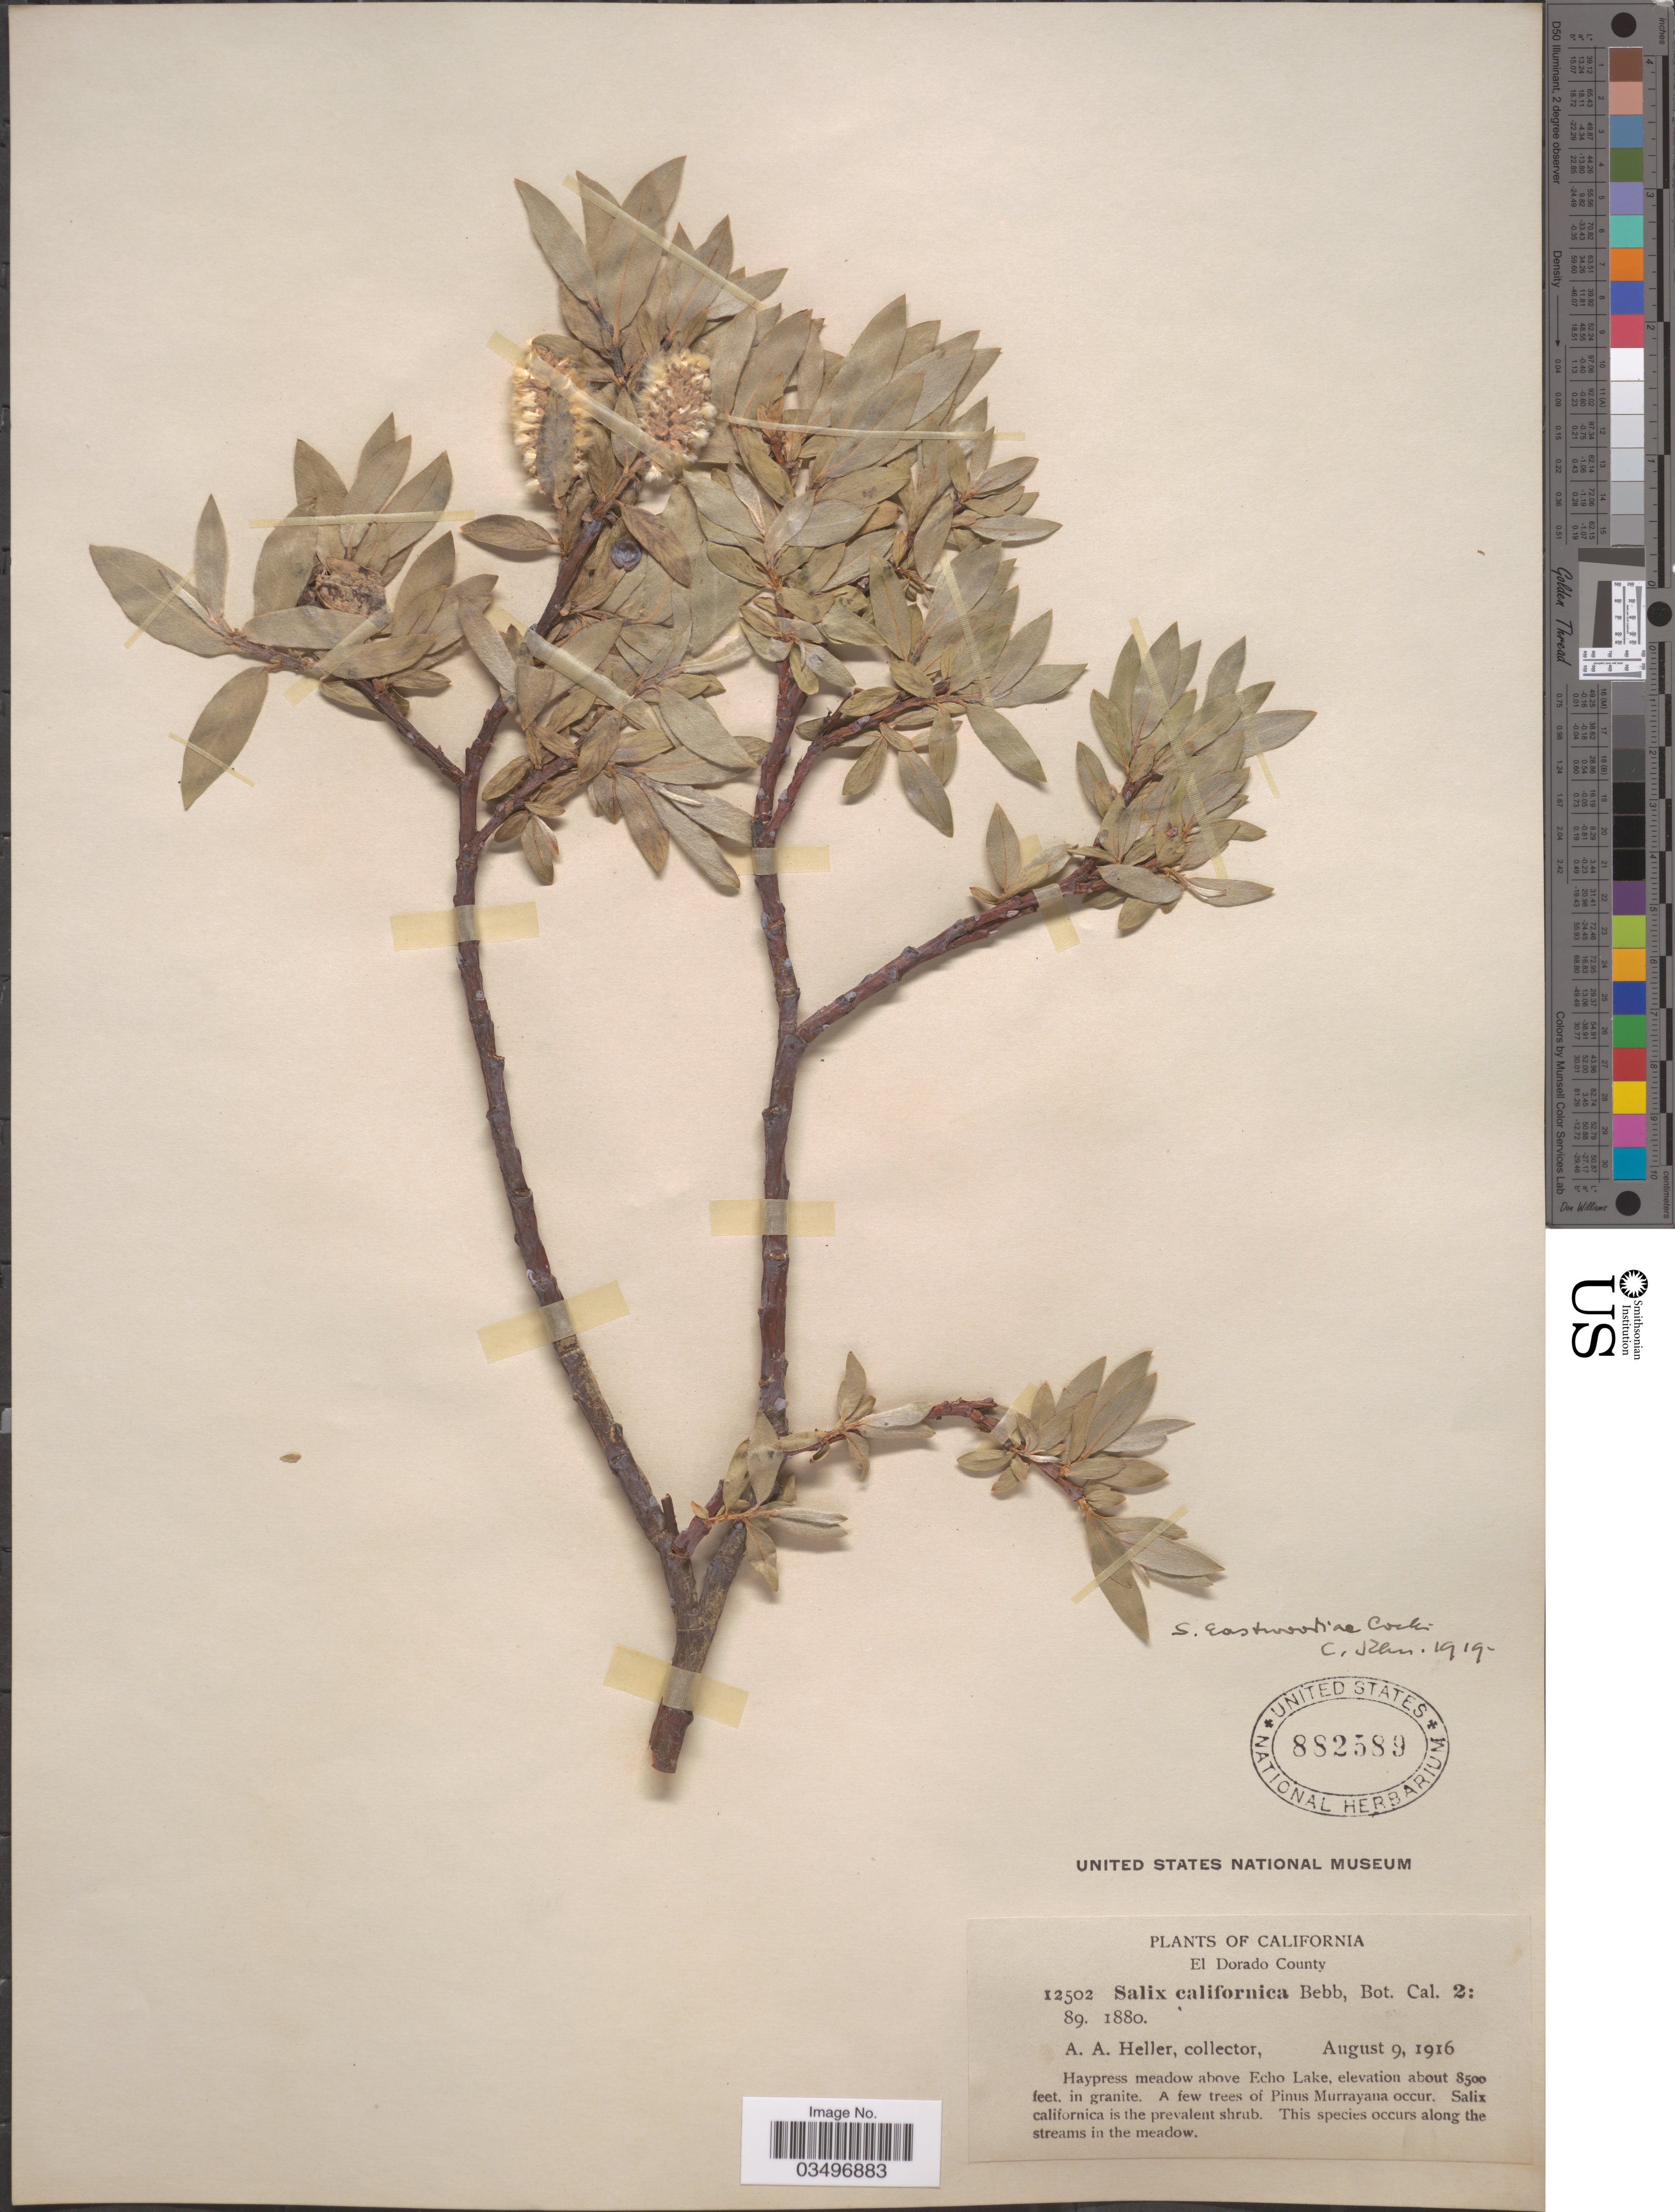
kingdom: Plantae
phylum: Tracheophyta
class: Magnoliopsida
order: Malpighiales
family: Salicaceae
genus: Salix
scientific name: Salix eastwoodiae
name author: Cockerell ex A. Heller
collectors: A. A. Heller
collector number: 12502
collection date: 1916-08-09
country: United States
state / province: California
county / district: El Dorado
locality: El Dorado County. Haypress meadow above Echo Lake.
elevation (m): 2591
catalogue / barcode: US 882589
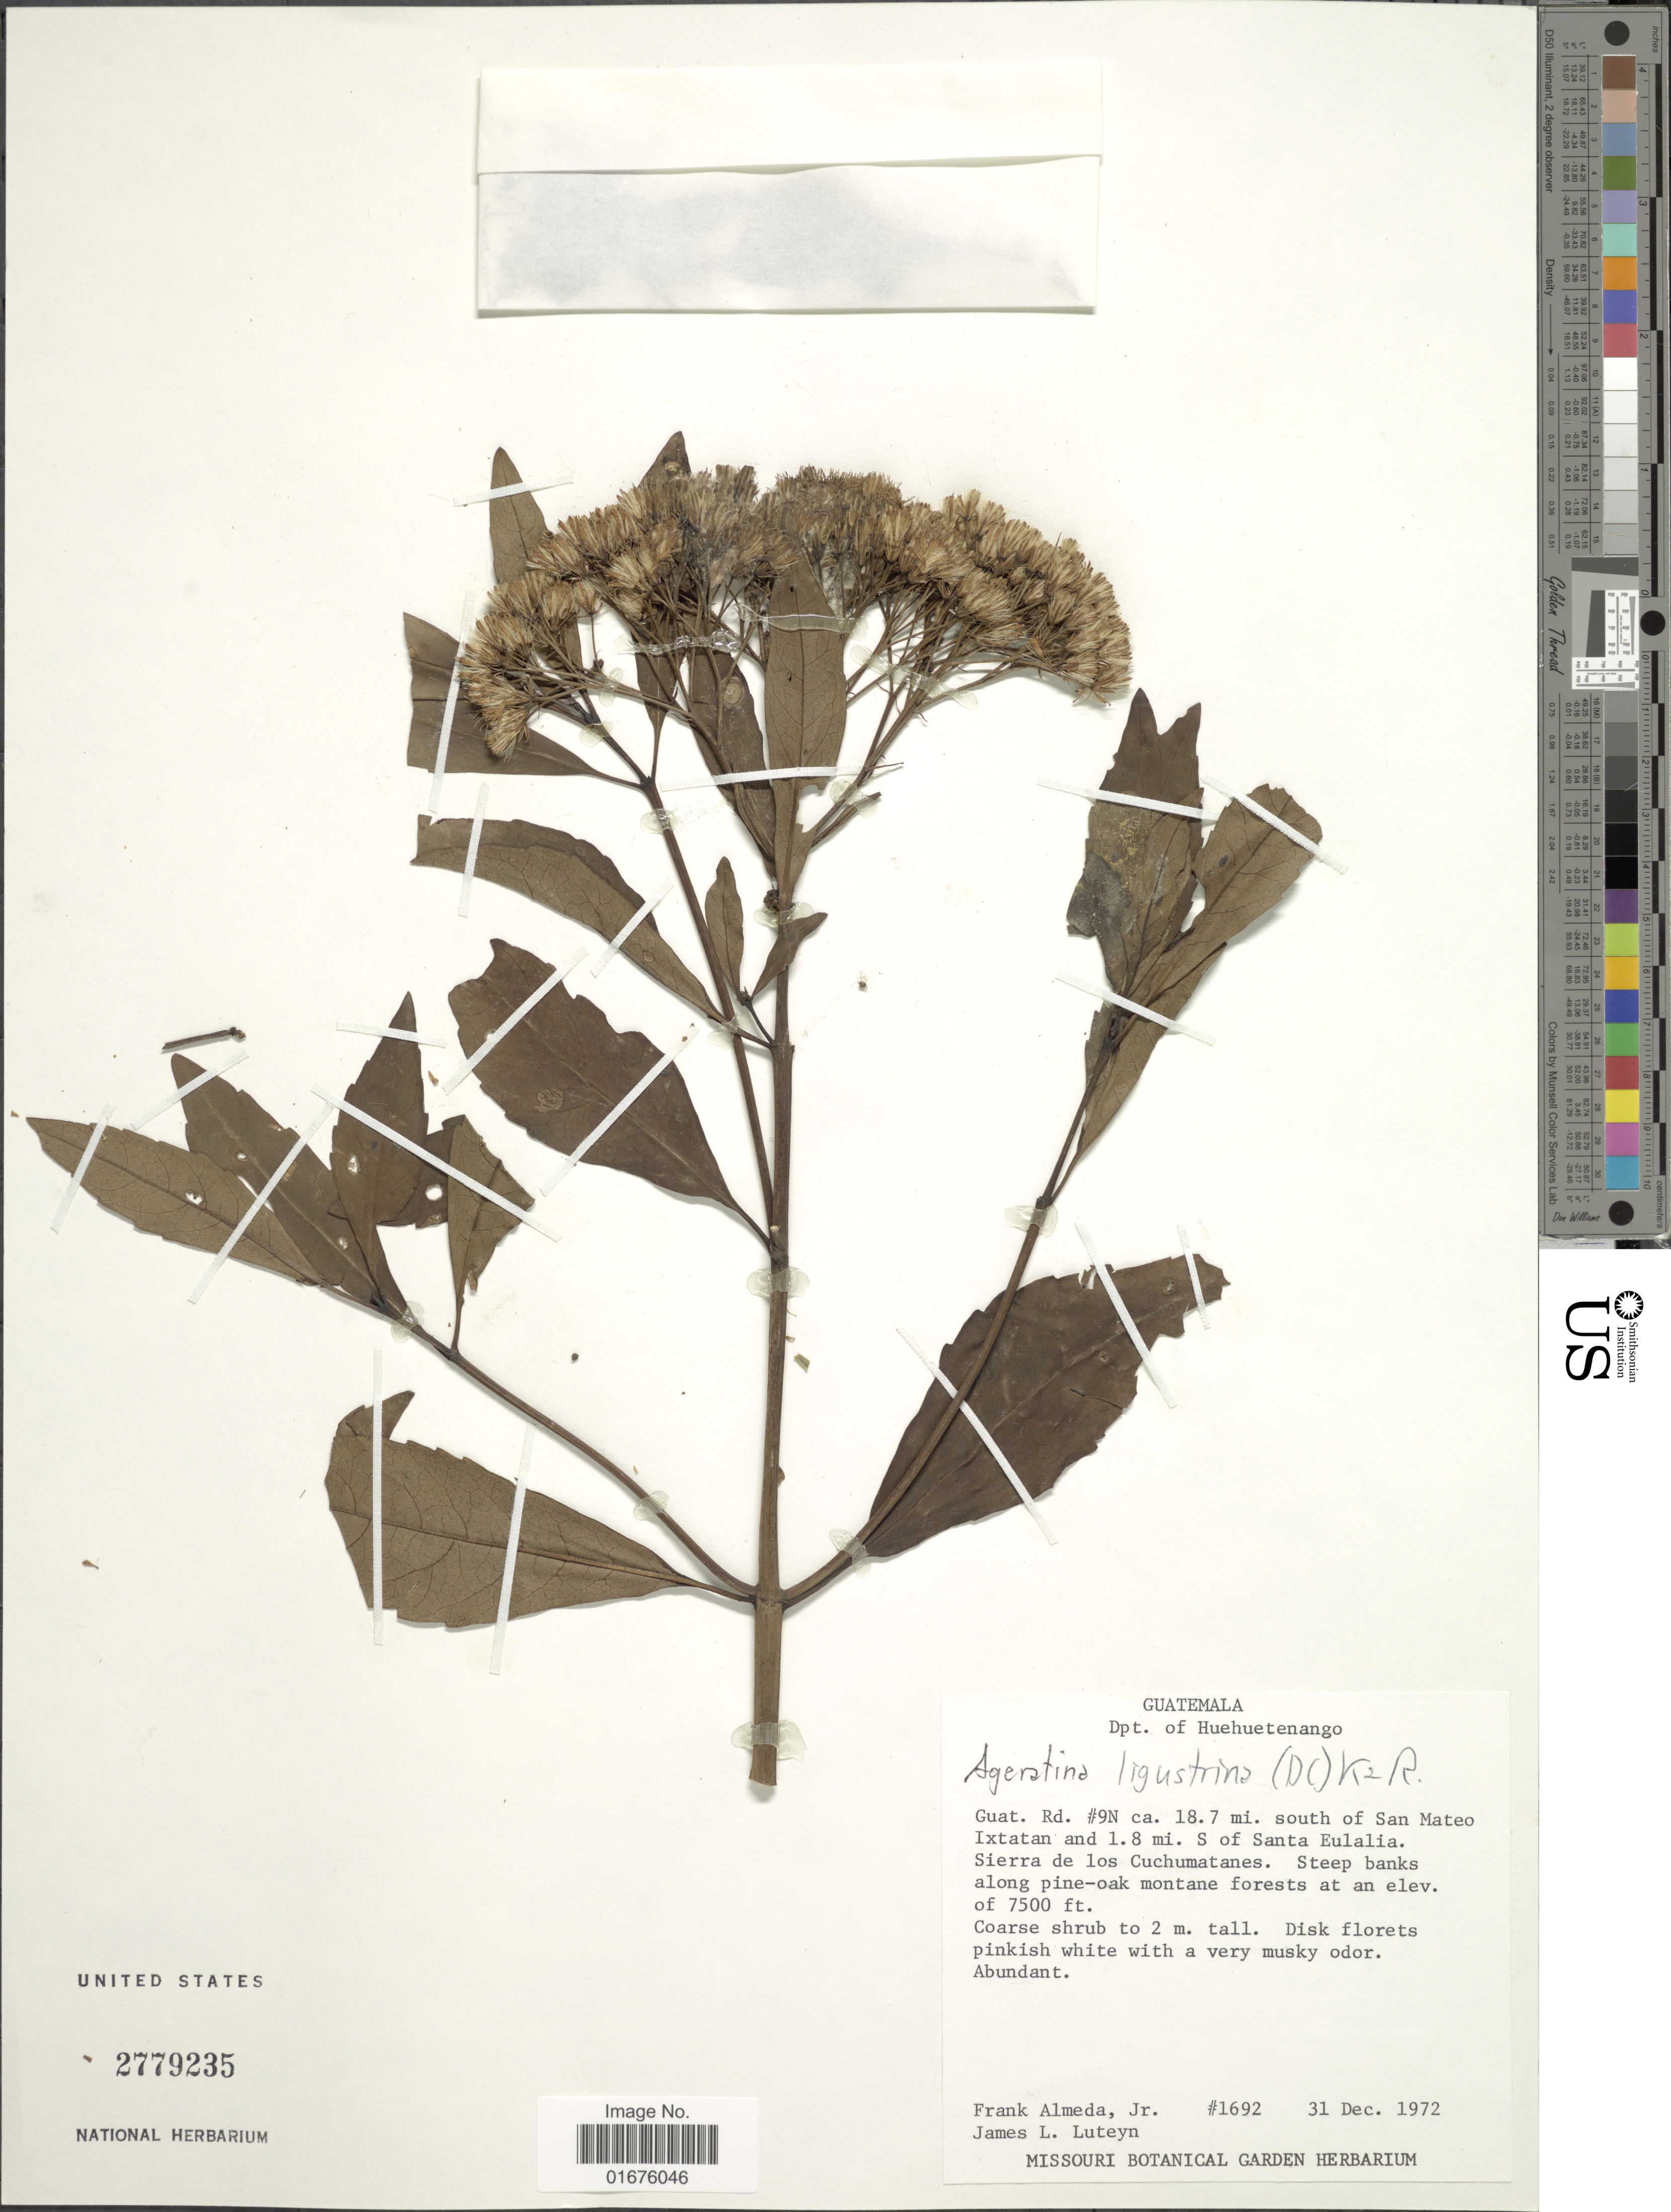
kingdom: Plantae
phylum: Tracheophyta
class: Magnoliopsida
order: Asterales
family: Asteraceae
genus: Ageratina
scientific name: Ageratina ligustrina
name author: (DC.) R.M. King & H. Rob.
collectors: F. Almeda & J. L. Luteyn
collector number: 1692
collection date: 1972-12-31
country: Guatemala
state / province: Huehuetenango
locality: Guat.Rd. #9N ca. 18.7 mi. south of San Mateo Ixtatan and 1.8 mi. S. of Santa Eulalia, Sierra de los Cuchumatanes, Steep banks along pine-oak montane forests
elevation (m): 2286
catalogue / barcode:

################

- _What is being asked_:
Please copy the lines of the items above word for word, from the line containing "order: Asterales" through the line containing "state / province: Huehuetenango", both included.

- _The result_:
order: Asterales
family: Asteraceae
genus: Ageratina
scientific name: Ageratina ligustrina
name author: (DC.) R.M. King & H. Rob.
collectors: F. Almeda & J. L. Luteyn
collector number: 1692
collection date: 1972-12-31
country: Guatemala
state / province: Huehuetenango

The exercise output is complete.